D-Smart 2012’yi görür mü?
Yayın platformları benim hatırladığım kadarıyla hayatımıza ilk olarak Kablo Tv ile girdi. Yanlış hatırlamıyorsam o dönemde Türk Telekom yoktu. PTT bu hizmeti birkaç büyük şehirde ve bunlarında bazı bölgelerinde veriyordu. Sonrasında bir çok gelişme ve değişiklik oldu. Yeni platformlar hayatımıza girdi. Günümüze geldiğimizde ise Digitürk, D-Smart, Teledünya ve Tivibu diye dört tane yayın platformumuz oldu.

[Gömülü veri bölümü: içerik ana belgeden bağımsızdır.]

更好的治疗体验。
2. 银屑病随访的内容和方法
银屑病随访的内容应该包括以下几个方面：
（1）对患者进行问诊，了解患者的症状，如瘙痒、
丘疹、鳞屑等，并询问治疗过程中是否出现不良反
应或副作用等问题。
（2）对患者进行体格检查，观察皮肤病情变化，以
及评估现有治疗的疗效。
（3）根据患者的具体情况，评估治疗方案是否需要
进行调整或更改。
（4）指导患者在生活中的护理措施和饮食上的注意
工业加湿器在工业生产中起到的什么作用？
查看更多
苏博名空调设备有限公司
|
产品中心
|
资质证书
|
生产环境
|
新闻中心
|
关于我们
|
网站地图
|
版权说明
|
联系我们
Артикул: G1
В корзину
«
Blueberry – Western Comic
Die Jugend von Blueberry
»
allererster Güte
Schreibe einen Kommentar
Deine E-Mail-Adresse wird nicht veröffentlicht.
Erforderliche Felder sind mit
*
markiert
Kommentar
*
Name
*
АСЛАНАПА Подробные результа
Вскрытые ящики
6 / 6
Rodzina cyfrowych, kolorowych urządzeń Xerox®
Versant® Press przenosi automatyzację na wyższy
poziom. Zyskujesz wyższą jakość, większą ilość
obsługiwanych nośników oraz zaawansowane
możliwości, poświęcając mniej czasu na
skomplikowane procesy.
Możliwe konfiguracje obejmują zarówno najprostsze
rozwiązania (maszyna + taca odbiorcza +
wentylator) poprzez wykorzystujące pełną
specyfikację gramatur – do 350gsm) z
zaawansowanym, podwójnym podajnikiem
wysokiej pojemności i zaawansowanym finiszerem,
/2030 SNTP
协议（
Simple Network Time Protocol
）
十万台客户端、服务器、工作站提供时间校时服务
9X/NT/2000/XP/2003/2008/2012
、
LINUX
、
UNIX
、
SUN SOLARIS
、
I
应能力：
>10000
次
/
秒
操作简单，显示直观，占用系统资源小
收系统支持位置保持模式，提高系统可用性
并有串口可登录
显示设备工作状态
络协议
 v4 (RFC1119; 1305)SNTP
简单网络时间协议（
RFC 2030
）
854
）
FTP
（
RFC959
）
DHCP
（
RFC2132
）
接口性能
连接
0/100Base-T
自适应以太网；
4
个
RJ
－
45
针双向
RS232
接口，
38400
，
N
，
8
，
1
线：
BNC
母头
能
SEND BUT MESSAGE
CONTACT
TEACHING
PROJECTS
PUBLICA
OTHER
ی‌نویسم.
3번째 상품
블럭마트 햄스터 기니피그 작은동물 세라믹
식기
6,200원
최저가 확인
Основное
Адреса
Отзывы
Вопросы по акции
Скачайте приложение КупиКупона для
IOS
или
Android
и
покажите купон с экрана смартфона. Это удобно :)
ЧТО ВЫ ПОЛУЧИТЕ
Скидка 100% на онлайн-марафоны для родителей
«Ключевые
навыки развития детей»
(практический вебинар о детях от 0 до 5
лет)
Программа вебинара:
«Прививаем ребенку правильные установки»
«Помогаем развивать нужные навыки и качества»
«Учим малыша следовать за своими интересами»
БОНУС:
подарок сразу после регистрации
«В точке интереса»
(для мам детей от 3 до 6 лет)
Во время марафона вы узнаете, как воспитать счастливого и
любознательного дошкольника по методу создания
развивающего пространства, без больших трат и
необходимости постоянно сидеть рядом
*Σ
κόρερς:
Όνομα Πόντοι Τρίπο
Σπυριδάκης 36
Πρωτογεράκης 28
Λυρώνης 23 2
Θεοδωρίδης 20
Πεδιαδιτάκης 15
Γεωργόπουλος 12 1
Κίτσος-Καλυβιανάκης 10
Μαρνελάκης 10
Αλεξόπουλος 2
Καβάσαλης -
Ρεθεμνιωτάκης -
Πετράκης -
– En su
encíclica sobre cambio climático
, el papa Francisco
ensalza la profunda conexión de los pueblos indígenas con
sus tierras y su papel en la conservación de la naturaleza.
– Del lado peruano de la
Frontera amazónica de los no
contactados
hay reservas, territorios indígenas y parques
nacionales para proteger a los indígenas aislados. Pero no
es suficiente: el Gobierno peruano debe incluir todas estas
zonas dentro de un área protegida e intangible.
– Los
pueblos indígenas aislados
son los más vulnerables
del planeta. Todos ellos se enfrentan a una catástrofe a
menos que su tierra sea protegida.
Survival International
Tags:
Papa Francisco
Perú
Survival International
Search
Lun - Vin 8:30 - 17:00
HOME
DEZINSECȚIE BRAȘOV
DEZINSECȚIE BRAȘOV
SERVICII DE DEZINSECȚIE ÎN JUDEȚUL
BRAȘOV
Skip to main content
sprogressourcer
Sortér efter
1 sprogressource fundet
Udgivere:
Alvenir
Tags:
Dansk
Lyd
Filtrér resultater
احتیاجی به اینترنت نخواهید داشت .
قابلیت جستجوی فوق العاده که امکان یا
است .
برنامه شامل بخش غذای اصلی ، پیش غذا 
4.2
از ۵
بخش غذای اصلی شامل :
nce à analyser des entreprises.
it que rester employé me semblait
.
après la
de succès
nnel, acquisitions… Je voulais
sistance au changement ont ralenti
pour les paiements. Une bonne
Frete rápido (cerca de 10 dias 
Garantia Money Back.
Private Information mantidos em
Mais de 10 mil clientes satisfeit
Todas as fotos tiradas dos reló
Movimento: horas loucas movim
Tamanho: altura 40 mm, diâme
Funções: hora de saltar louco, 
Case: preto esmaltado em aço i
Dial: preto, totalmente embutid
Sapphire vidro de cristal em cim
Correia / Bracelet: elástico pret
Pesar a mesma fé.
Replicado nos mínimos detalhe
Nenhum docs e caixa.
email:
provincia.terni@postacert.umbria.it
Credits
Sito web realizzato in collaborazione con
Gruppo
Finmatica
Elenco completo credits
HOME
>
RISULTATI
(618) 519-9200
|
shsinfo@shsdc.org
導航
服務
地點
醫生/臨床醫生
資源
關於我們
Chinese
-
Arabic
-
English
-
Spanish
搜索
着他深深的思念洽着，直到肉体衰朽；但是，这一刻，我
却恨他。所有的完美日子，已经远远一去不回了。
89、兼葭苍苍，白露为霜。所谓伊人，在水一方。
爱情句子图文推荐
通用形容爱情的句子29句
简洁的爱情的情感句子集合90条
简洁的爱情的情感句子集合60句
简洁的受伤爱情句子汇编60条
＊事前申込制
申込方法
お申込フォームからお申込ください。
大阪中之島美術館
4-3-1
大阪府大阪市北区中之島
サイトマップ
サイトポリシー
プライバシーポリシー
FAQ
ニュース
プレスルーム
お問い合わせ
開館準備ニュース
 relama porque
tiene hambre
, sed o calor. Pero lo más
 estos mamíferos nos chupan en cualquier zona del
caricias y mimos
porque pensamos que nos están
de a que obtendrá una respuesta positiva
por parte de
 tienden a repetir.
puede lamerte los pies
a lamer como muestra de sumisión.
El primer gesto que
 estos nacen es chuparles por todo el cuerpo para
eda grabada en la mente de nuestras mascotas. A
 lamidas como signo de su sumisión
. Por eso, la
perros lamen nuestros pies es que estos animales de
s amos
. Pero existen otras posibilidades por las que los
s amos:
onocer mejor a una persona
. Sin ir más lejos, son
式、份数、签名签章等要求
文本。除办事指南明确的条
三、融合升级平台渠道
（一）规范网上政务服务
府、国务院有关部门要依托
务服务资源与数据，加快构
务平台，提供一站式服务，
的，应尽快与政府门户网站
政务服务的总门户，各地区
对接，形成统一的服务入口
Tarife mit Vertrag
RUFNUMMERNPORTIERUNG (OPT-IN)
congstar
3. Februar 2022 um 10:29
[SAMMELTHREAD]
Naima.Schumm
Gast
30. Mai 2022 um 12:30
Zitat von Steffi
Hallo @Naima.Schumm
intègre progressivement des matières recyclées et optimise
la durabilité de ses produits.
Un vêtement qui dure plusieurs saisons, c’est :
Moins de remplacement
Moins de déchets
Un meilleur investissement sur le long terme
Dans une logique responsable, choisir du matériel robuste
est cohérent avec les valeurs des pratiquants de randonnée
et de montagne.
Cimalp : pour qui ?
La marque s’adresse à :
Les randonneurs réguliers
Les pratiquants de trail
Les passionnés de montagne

Gerçi Tivibu’nun platform olup olmadığı konusunda hala karışıklıklar olsa da IPTivibu her şeyi netleştirecek gibi görünüyor.
Bu yayın platformları tarafı önümüzdeki yıllarda gerek marka olarak gerekse de bu markaların patronajı açısından daha çok değişikliğe uğrar mı diye konuyu irdelediğimizde karşımıza sonuçlardan ziyade söylemler çıktı. Bu söylemlerden özellikle D-Smart ile ilgili olanlar çoğunluktaydı ve yetkili ağızların açıklamasına ihtiyaç duyuyordu.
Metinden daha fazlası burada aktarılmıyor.